Quelque chose turlupinait Shany et elle finit par interrompre Paula :
« Tu parles de ta tante qui a fait ou va faire des choses dans la maison, mais ce n’est pas ton frère qui est propriétaire ?
— Ah oui. Si, Firmin est propriétaire mais tu vois la taille de la baraque ? Avant, t'avais sûrement toute la famille Kerembellec ainsi que les pièces rapportées qui vivaient ici. Papies, mamies, oncles, tantes and so on… Aujourd’hui, Firmin est tout seul... et à entretenir c’est financièrement pas donné, donc il a une sorte d’arrangement avec Tata. La finalité, c’est que hormis pour la période des fêtes et celle d’une partie des vacances d’été, la maison puisse faire maison d’hôtes. Quand Firmin est en campagne de pêche, c’est ma tante qui vient ici et s’occupe de tout. Elle n’habite pas très loin et ça l’occupe. »
Shany trouvait l’arrangement étrange mais bon, cela semblait être profitable à tout le monde donc elle n’avait rien à dire. Bien qu’elle, à titre personnel, l’idée de recevoir des étrangers dans sa maison n’était pas franchement à son goût. Paula ouvrit encore une porte.
« Ici, se trouve une petite salle de bains. C’est pratique en été lorsque la maison est occupée par la famille, et que nous rentrons de la plage. »
Paula fit encore visiter le sous-sol qui abritait une cave, un garage, une buanderie, une pièce réservée au stockage alimentaire. Au passage dans la cave, elle ne manqua pas de montrer la fameuse pierre gravée de dix-sept cent soixante-seize.
« Bien, ma chère coloc, je crois bien que je n’ai rien oublié. Je te laisse prendre tes marques. Si tu veux après, on peut prévoir une balade sur la plage. »
*
Shany décida de prendre un peu son temps pour s’installer. Paula ne lui avait rien dit à propos de l’heure du déjeuner mais étant donné qu’il était midi passé, elle se dit qu’ils n’allaient pas manger avant treize heures. Elle posa sa valise sur le dessus du lit et entreprit de ranger ses affaires sur des cintres dans l’armoire. Elle avait beau s’être organisée pendant la semaine pour son linge, lorsqu’elle avait fait son sac, elle y avait glissé quelques affaires qui n’avaient pas eu tout à fait le temps de sécher. Il fallait donc qu’elle les sorte rapidement pour éviter qu’elles ne prennent une vieille odeur de moisi. Comme dans toute maison de ce style, ce n’était pas la grosse chaleur et on sentait l’humidité un peu partout, ce qui n’était pas très étonnant vu la proximité du bord de mer. De ce fait, Shany n’était pas très confiante sur le fait que son linge puisse vraiment sécher. Heureusement l’armoire était vraiment grande. Elle put donc s’arranger pour bien espacer les cintres et améliorer ses chances.
Ceci fait, elle décida de s’allonger quelques minutes pour se reposer mais aussi pour tester le matelas. Et ce fut un bonheur. Dans l’appartement à Paris, clairement la literie était loin d’être au top.
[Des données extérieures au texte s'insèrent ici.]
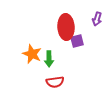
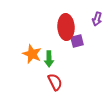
red semicircle: rotated 108 degrees counterclockwise
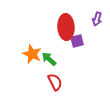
green arrow: rotated 133 degrees clockwise
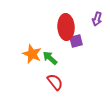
purple square: moved 1 px left
green arrow: moved 1 px right, 1 px up
red semicircle: rotated 12 degrees counterclockwise
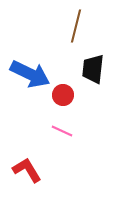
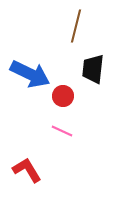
red circle: moved 1 px down
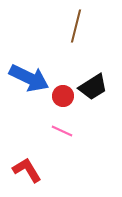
black trapezoid: moved 18 px down; rotated 128 degrees counterclockwise
blue arrow: moved 1 px left, 4 px down
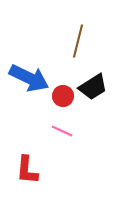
brown line: moved 2 px right, 15 px down
red L-shape: rotated 144 degrees counterclockwise
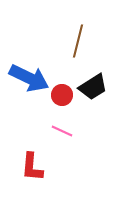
red circle: moved 1 px left, 1 px up
red L-shape: moved 5 px right, 3 px up
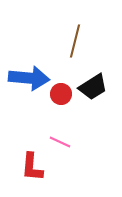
brown line: moved 3 px left
blue arrow: rotated 21 degrees counterclockwise
red circle: moved 1 px left, 1 px up
pink line: moved 2 px left, 11 px down
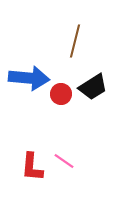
pink line: moved 4 px right, 19 px down; rotated 10 degrees clockwise
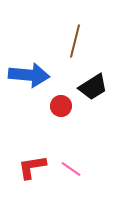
blue arrow: moved 3 px up
red circle: moved 12 px down
pink line: moved 7 px right, 8 px down
red L-shape: rotated 76 degrees clockwise
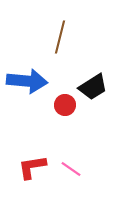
brown line: moved 15 px left, 4 px up
blue arrow: moved 2 px left, 6 px down
red circle: moved 4 px right, 1 px up
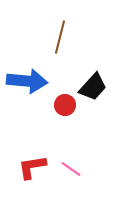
black trapezoid: rotated 16 degrees counterclockwise
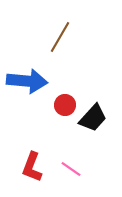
brown line: rotated 16 degrees clockwise
black trapezoid: moved 31 px down
red L-shape: rotated 60 degrees counterclockwise
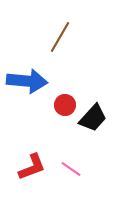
red L-shape: rotated 132 degrees counterclockwise
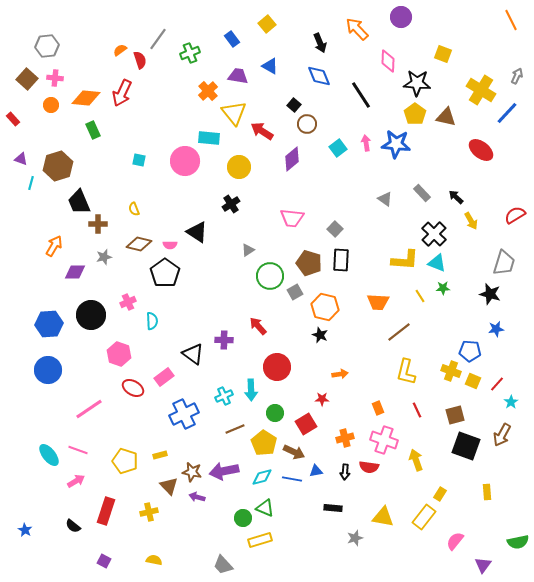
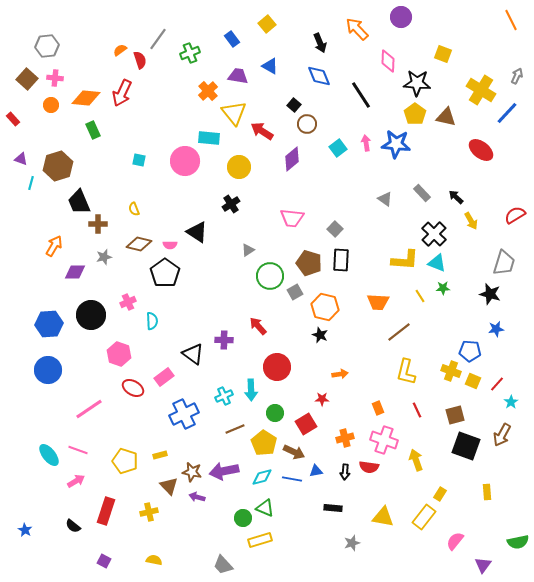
gray star at (355, 538): moved 3 px left, 5 px down
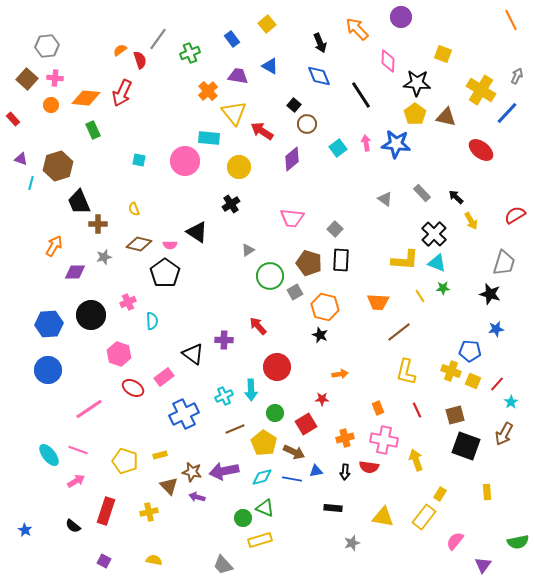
brown arrow at (502, 435): moved 2 px right, 1 px up
pink cross at (384, 440): rotated 8 degrees counterclockwise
Ici, c’était le jour et la nuit. Directement elle se dit qu’elle allait regretter dès maintenant de ne pouvoir rester qu’un week-end. Allongée, les bras en croix, elle ferma les yeux et se força à épier chaque bruit de la maisonnée en essayant d’identifier chacun d’eux. Ce faisant, son cerveau finit par débrancher et elle s’endormit sans s’en rendre compte.